Melco to Phase Out All VIP Operations at Studio City Macau by 2020
Posted on: January 17, 2019, 01:00h.
Last updated on: January 16, 2019, 03:33h.
Melco Resorts and Entertainment plans to close its VIP gaming operations at its Studio City property, apparently for good. The company announced Tuesday that it would cease VIP rolling chip operations at the casino on January 15, 2020.
The surprise move comes a day after analysts for investment bank Maybank Kim Eng said that the enclave’s stricter smoking laws and a slowing Chinese economy would combine to create a “weak outlook” for the VIP segment.
Analysts predicted this week that Macau’s gross gaming revenue would actually contract in January, for the first time in over two years.
Macau was effectively “built” by the VIP segment, which is overwhelmingly composed of mainland Chinese high rollers with a mania for high-stakes baccarat. It’s a segment that once accounted for 60 percent of the enclaves’ revenues, and which transformed it into the world’s gambling capital, overtaking Las Vegas within four years of the 2002 liberalization of its casino market.
Tactical Switchup
But Melco hasn’t given up on the segment just yet. In fact, the move is likely to be entirely practical, according to analysts from Sanford C. Bernstein, who said in a note on Wednesday that the operator will likely move the VIP tables to its other properties, where it will stand to make better gains.
Macau has a cap on VIP tables per operator, but there is nothing to prevent operators from shuffling them around between properties.
“Studio City, which is 54 per cent owned by Melco, currently operates with 46 VIP tables (largely junket, but also direct VIP) and has had VIP tables since Q4 2016,” read the Bernstein note.
“While there should be no impact on VIP in 2019 at Studio City (although focus on this segment will likely be reduced) in 2020 the key will be for Melco to put the 46 tables to better use —? generate higher economic return on these tables at City of Dreams (and potentially Altira).”
Changing Face of Macau
Studio City opened in October 2015, a joint venture between Melco’s Lawrence Ho and Crown Resorts’ James Packer, although the latter sold his stake in the business in 2017. But the resort was never designed to cater purely for VIPs.

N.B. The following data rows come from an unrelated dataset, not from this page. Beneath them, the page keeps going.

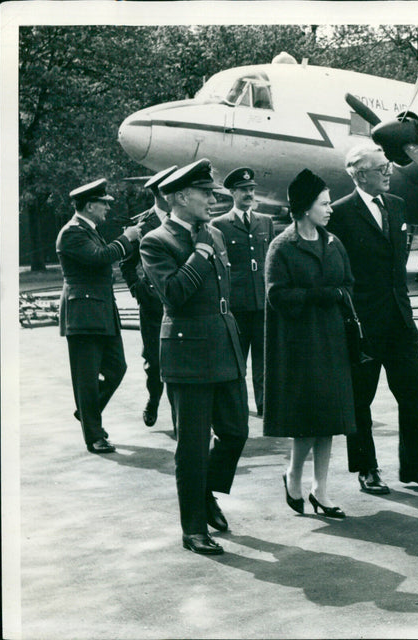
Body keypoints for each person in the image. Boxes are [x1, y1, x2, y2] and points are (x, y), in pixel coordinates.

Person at [140, 159, 249, 556]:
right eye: (205, 194)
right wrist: (200, 254)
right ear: (181, 197)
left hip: (224, 345)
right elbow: (174, 294)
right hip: (188, 354)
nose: (212, 200)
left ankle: (205, 491)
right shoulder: (156, 240)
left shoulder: (215, 234)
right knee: (192, 445)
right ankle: (193, 528)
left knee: (236, 431)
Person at [328, 144, 418, 494]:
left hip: (399, 320)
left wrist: (406, 312)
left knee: (413, 390)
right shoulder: (340, 213)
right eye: (381, 169)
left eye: (388, 167)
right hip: (363, 324)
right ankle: (367, 468)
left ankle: (414, 466)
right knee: (360, 397)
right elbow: (339, 273)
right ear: (360, 174)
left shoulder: (396, 207)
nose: (389, 172)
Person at [264, 169, 356, 518]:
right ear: (305, 208)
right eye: (324, 203)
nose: (330, 209)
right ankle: (293, 476)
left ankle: (321, 490)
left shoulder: (333, 242)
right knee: (307, 421)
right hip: (299, 345)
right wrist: (318, 295)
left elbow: (348, 283)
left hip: (332, 340)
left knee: (330, 419)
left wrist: (338, 295)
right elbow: (276, 296)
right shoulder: (282, 247)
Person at [56, 178, 141, 453]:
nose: (107, 208)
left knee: (117, 368)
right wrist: (127, 239)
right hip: (83, 315)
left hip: (99, 311)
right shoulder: (72, 232)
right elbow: (99, 257)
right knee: (87, 378)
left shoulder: (87, 229)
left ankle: (87, 411)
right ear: (90, 205)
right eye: (103, 203)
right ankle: (94, 435)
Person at [210, 167, 274, 417]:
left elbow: (271, 262)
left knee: (264, 360)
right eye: (244, 190)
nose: (249, 194)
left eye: (251, 189)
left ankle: (265, 405)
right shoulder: (220, 224)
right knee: (236, 360)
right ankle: (235, 407)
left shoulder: (265, 222)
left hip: (262, 303)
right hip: (236, 305)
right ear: (232, 192)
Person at [119, 165, 178, 429]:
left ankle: (183, 419)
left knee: (181, 362)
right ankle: (154, 398)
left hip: (181, 301)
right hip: (153, 306)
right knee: (154, 363)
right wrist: (138, 290)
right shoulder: (142, 225)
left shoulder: (185, 219)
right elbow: (127, 265)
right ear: (161, 193)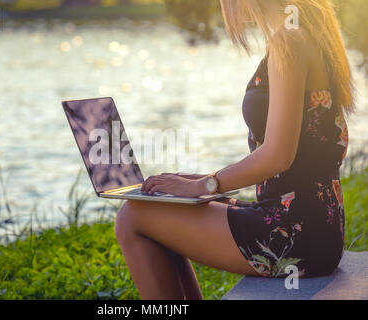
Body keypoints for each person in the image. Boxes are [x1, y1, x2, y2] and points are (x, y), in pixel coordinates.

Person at [114, 0, 354, 300]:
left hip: (295, 234)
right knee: (164, 206)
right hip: (312, 228)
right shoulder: (303, 31)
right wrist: (197, 184)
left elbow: (279, 155)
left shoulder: (288, 40)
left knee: (132, 217)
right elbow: (303, 152)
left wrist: (206, 185)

Launched in the midst of an economic downturn in Macau, triggered by Beijing’s corruption crackdown — a campaign against graft and ostentation that that sent high-rollers skedaddling and Macau spiraling into a 24-month economic downturn — Studio City was focused on the mass market, as the enclave sought to curb its reliance on the VIP sector and dig itself out of a hole.
Macau bottomed out in the summer of 2016 and began a resurgence, driven by the mass market and also, to its pleasant surprise, the gradual return of the VIP segment.
That growth appears to be slowing, and meanwhile Melco has become focused on attracting a new key segment, defined as the “premium mass” market. This is a wealthy, middle-class demographic that travels independently to casino resorts, rather than via junket operators, and bets roughly $250 to $400 per hand of baccarat.
The VIP segment overall generates less than 10 per cent of the EBITDA for Studio City, and, these days, Melco believes the crucial segment to target for continued, sustainable growth lies elsewhere.